Exercise directions
Go through the entries below and pick out every line with "building".

(Rendered images with source text)
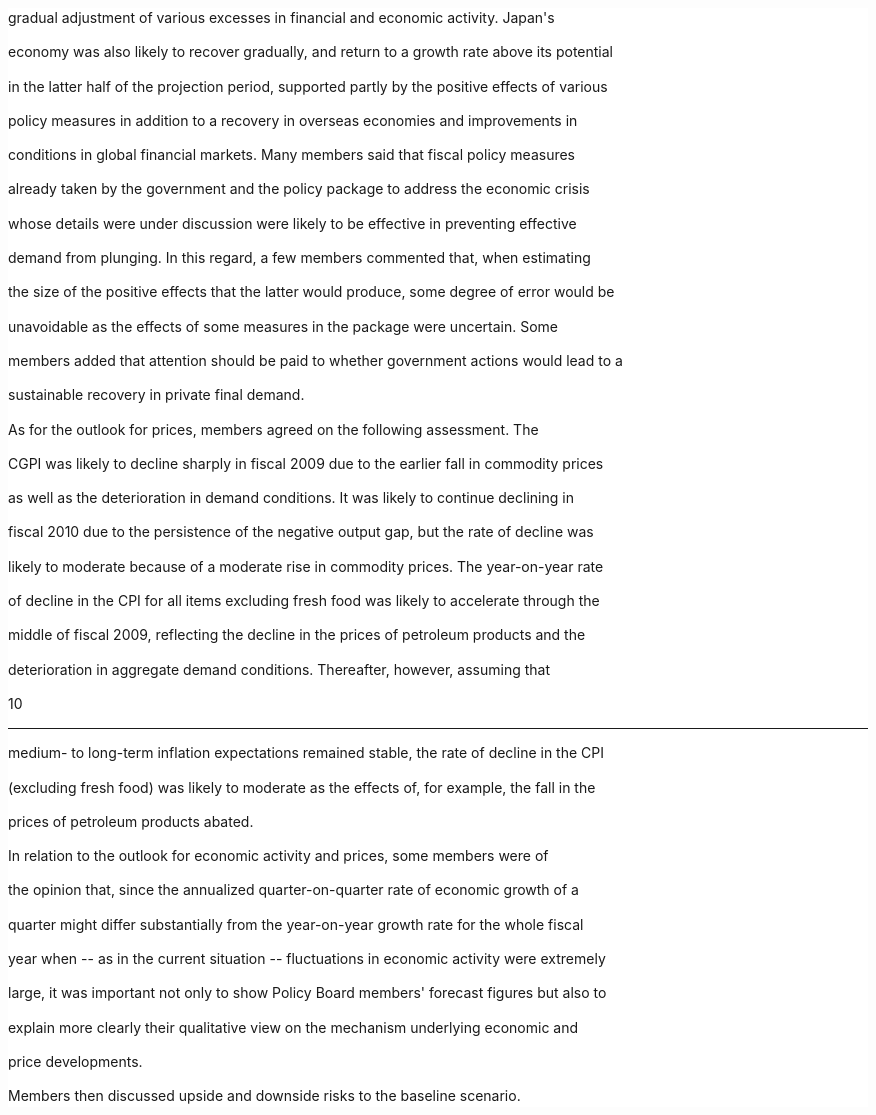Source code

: gradual adjustment of various excesses in financial and economic activity. Japan's

economy was also likely to recover gradually, and return to a growth rate above its potential

in the latter half of the projection period, supported partly by the positive effects of various

policy measures in addition to a recovery in overseas economies and improvements in

conditions in global financial markets. Many members said that fiscal policy measures

already taken by the government and the policy package to address the economic crisis

whose details were under discussion were likely to be effective in preventing effective

demand from plunging. In this regard, a few members commented that, when estimating

the size of the positive effects that the latter would produce, some degree of error would be

unavoidable as the effects of some measures in the package were uncertain. Some

members added that attention should be paid to whether government actions would lead to a

sustainable recovery in private final demand.

As for the outlook for prices, members agreed on the following assessment. The

CGPI was likely to decline sharply in fiscal 2009 due to the earlier fall in commodity prices

as well as the deterioration in demand conditions. It was likely to continue declining in

fiscal 2010 due to the persistence of the negative output gap, but the rate of decline was

likely to moderate because of a moderate rise in commodity prices. The year-on-year rate

of decline in the CPI for all items excluding fresh food was likely to accelerate through the

middle of fiscal 2009, reflecting the decline in the prices of petroleum products and the

deterioration in aggregate demand conditions. Thereafter, however, assuming that

10


-----

medium- to long-term inflation expectations remained stable, the rate of decline in the CPI

(excluding fresh food) was likely to moderate as the effects of, for example, the fall in the

prices of petroleum products abated.

In relation to the outlook for economic activity and prices, some members were of

the opinion that, since the annualized quarter-on-quarter rate of economic growth of a

quarter might differ substantially from the year-on-year growth rate for the whole fiscal

year when -- as in the current situation -- fluctuations in economic activity were extremely

large, it was important not only to show Policy Board members' forecast figures but also to

explain more clearly their qualitative view on the mechanism underlying economic and

price developments.

Members then discussed upside and downside risks to the baseline scenario.
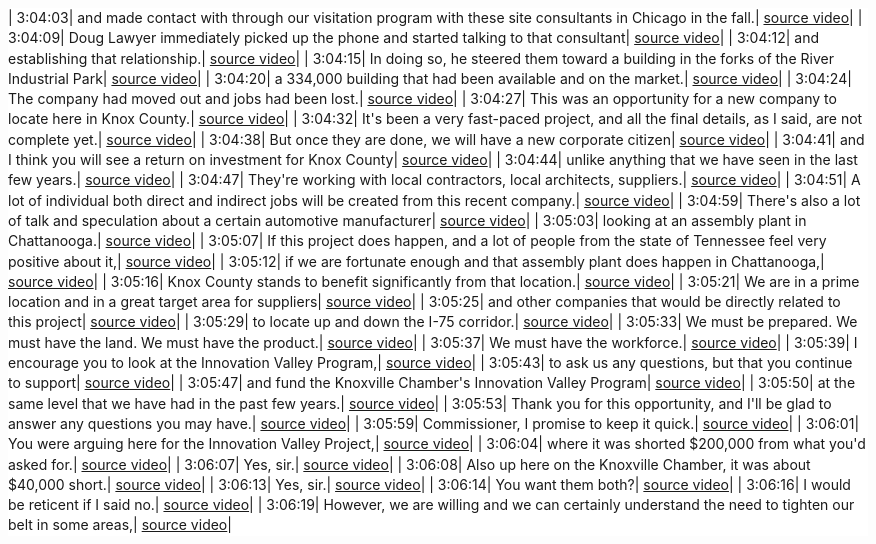 | 3:04:03| and made contact with through our visitation program with these site consultants in Chicago in the fall.| [source video](https://archive.org/details/cocom080611granthearings?start=11043)|
| 3:04:09| Doug Lawyer immediately picked up the phone and started talking to that consultant| [source video](https://archive.org/details/cocom080611granthearings?start=11049)|
| 3:04:12| and establishing that relationship.| [source video](https://archive.org/details/cocom080611granthearings?start=11052)|
| 3:04:15| In doing so, he steered them toward a building in the forks of the River Industrial Park| [source video](https://archive.org/details/cocom080611granthearings?start=11055)|
| 3:04:20| a 334,000 building that had been available and on the market.| [source video](https://archive.org/details/cocom080611granthearings?start=11060)|
| 3:04:24| The company had moved out and jobs had been lost.| [source video](https://archive.org/details/cocom080611granthearings?start=11064)|
| 3:04:27| This was an opportunity for a new company to locate here in Knox County.| [source video](https://archive.org/details/cocom080611granthearings?start=11067)|
| 3:04:32| It's been a very fast-paced project, and all the final details, as I said, are not complete yet.| [source video](https://archive.org/details/cocom080611granthearings?start=11072)|
| 3:04:38| But once they are done, we will have a new corporate citizen| [source video](https://archive.org/details/cocom080611granthearings?start=11078)|
| 3:04:41| and I think you will see a return on investment for Knox County| [source video](https://archive.org/details/cocom080611granthearings?start=11081)|
| 3:04:44| unlike anything that we have seen in the last few years.| [source video](https://archive.org/details/cocom080611granthearings?start=11084)|
| 3:04:47| They're working with local contractors, local architects, suppliers.| [source video](https://archive.org/details/cocom080611granthearings?start=11087)|
| 3:04:51| A lot of individual both direct and indirect jobs will be created from this recent company.| [source video](https://archive.org/details/cocom080611granthearings?start=11091)|
| 3:04:59| There's also a lot of talk and speculation about a certain automotive manufacturer| [source video](https://archive.org/details/cocom080611granthearings?start=11099)|
| 3:05:03| looking at an assembly plant in Chattanooga.| [source video](https://archive.org/details/cocom080611granthearings?start=11103)|
| 3:05:07| If this project does happen, and a lot of people from the state of Tennessee feel very positive about it,| [source video](https://archive.org/details/cocom080611granthearings?start=11107)|
| 3:05:12| if we are fortunate enough and that assembly plant does happen in Chattanooga,| [source video](https://archive.org/details/cocom080611granthearings?start=11112)|
| 3:05:16| Knox County stands to benefit significantly from that location.| [source video](https://archive.org/details/cocom080611granthearings?start=11116)|
| 3:05:21| We are in a prime location and in a great target area for suppliers| [source video](https://archive.org/details/cocom080611granthearings?start=11121)|
| 3:05:25| and other companies that would be directly related to this project| [source video](https://archive.org/details/cocom080611granthearings?start=11125)|
| 3:05:29| to locate up and down the I-75 corridor.| [source video](https://archive.org/details/cocom080611granthearings?start=11129)|
| 3:05:33| We must be prepared. We must have the land. We must have the product.| [source video](https://archive.org/details/cocom080611granthearings?start=11133)|
| 3:05:37| We must have the workforce.| [source video](https://archive.org/details/cocom080611granthearings?start=11137)|
| 3:05:39| I encourage you to look at the Innovation Valley Program,| [source video](https://archive.org/details/cocom080611granthearings?start=11139)|
| 3:05:43| to ask us any questions, but that you continue to support| [source video](https://archive.org/details/cocom080611granthearings?start=11143)|
| 3:05:47| and fund the Knoxville Chamber's Innovation Valley Program| [source video](https://archive.org/details/cocom080611granthearings?start=11147)|
| 3:05:50| at the same level that we have had in the past few years.| [source video](https://archive.org/details/cocom080611granthearings?start=11150)|
| 3:05:53| Thank you for this opportunity, and I'll be glad to answer any questions you may have.| [source video](https://archive.org/details/cocom080611granthearings?start=11153)|
| 3:05:59| Commissioner, I promise to keep it quick.| [source video](https://archive.org/details/cocom080611granthearings?start=11159)|
| 3:06:01| You were arguing here for the Innovation Valley Project,| [source video](https://archive.org/details/cocom080611granthearings?start=11161)|
| 3:06:04| where it was shorted $200,000 from what you'd asked for.| [source video](https://archive.org/details/cocom080611granthearings?start=11164)|
| 3:06:07| Yes, sir.| [source video](https://archive.org/details/cocom080611granthearings?start=11167)|
| 3:06:08| Also up here on the Knoxville Chamber, it was about $40,000 short.| [source video](https://archive.org/details/cocom080611granthearings?start=11168)|
| 3:06:13| Yes, sir.| [source video](https://archive.org/details/cocom080611granthearings?start=11173)|
| 3:06:14| You want them both?| [source video](https://archive.org/details/cocom080611granthearings?start=11174)|
| 3:06:16| I would be reticent if I said no.| [source video](https://archive.org/details/cocom080611granthearings?start=11176)|
| 3:06:19| However, we are willing and we can certainly understand the need to tighten our belt in some areas,| [source video](https://archive.org/details/cocom080611granthearings?start=11179)|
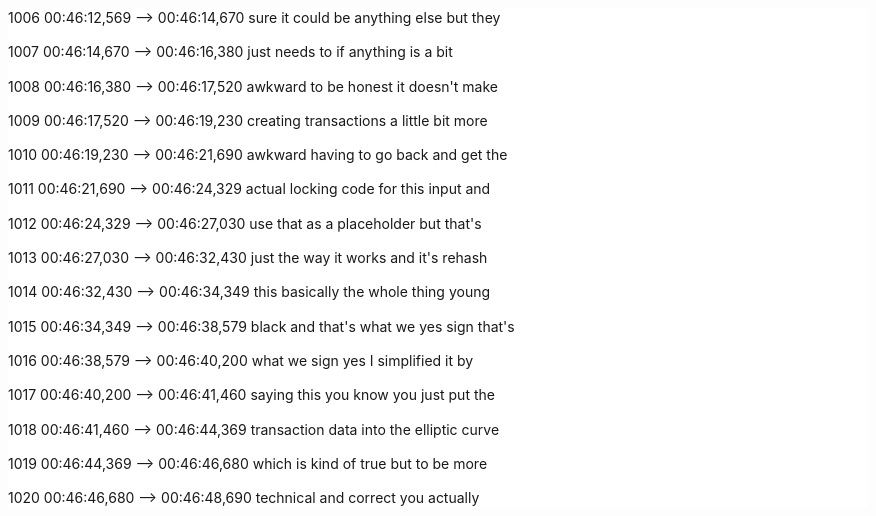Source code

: 1006
00:46:12,569 --> 00:46:14,670
sure it could be anything else but they

1007
00:46:14,670 --> 00:46:16,380
just needs to if anything is a bit

1008
00:46:16,380 --> 00:46:17,520
awkward to be honest it doesn't make

1009
00:46:17,520 --> 00:46:19,230
creating transactions a little bit more

1010
00:46:19,230 --> 00:46:21,690
awkward having to go back and get the

1011
00:46:21,690 --> 00:46:24,329
actual locking code for this input and

1012
00:46:24,329 --> 00:46:27,030
use that as a placeholder but that's

1013
00:46:27,030 --> 00:46:32,430
just the way it works and it's rehash

1014
00:46:32,430 --> 00:46:34,349
this basically the whole thing young

1015
00:46:34,349 --> 00:46:38,579
black and that's what we yes sign that's

1016
00:46:38,579 --> 00:46:40,200
what we sign yes I simplified it by

1017
00:46:40,200 --> 00:46:41,460
saying this you know you just put the

1018
00:46:41,460 --> 00:46:44,369
transaction data into the elliptic curve

1019
00:46:44,369 --> 00:46:46,680
which is kind of true but to be more

1020
00:46:46,680 --> 00:46:48,690
technical and correct you actually
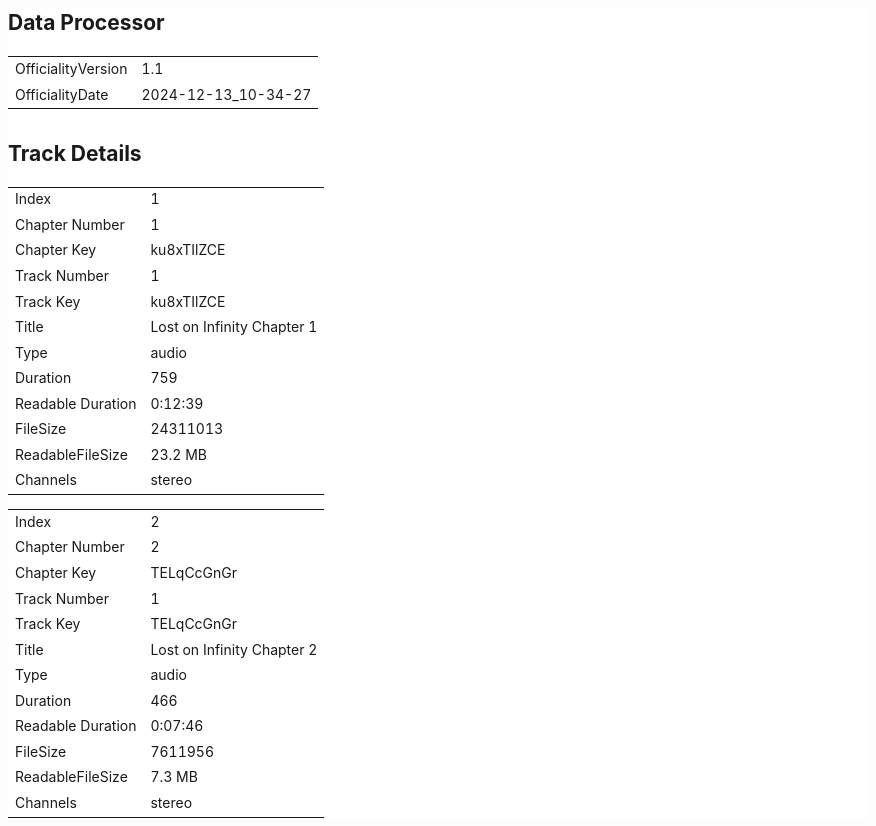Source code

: 
## Data Processor

|  |  |
| - | - |
| OfficialityVersion | 1.1
| OfficialityDate | 2024-12-13_10-34-27


## Track Details

|  |  |
| - | - |
| Index | 1 |
| Chapter Number | 1 |
| Chapter Key | ku8xTIlZCE |
| Track Number | 1 |
| Track Key | ku8xTIlZCE |
| Title | Lost on Infinity Chapter 1  |
| Type | audio |
| Duration | 759 |
| Readable Duration | 0:12:39 |
| FileSize | 24311013 |
| ReadableFileSize | 23.2 MB |
| Channels | stereo |

|  |  |
| - | - |
| Index | 2 |
| Chapter Number | 2 |
| Chapter Key | TELqCcGnGr |
| Track Number | 1 |
| Track Key | TELqCcGnGr |
| Title | Lost on Infinity Chapter 2 |
| Type | audio |
| Duration | 466 |
| Readable Duration | 0:07:46 |
| FileSize | 7611956 |
| ReadableFileSize | 7.3 MB |
| Channels | stereo |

Written solution
| 3:04:15| In doing so, he steered them toward a building in the forks of the River Industrial Park| [source video](https://archive.org/details/cocom080611granthearings?start=11055)|
| 3:04:20| a 334,000 building that had been available and on the market.| [source video](https://archive.org/details/cocom080611granthearings?start=11060)|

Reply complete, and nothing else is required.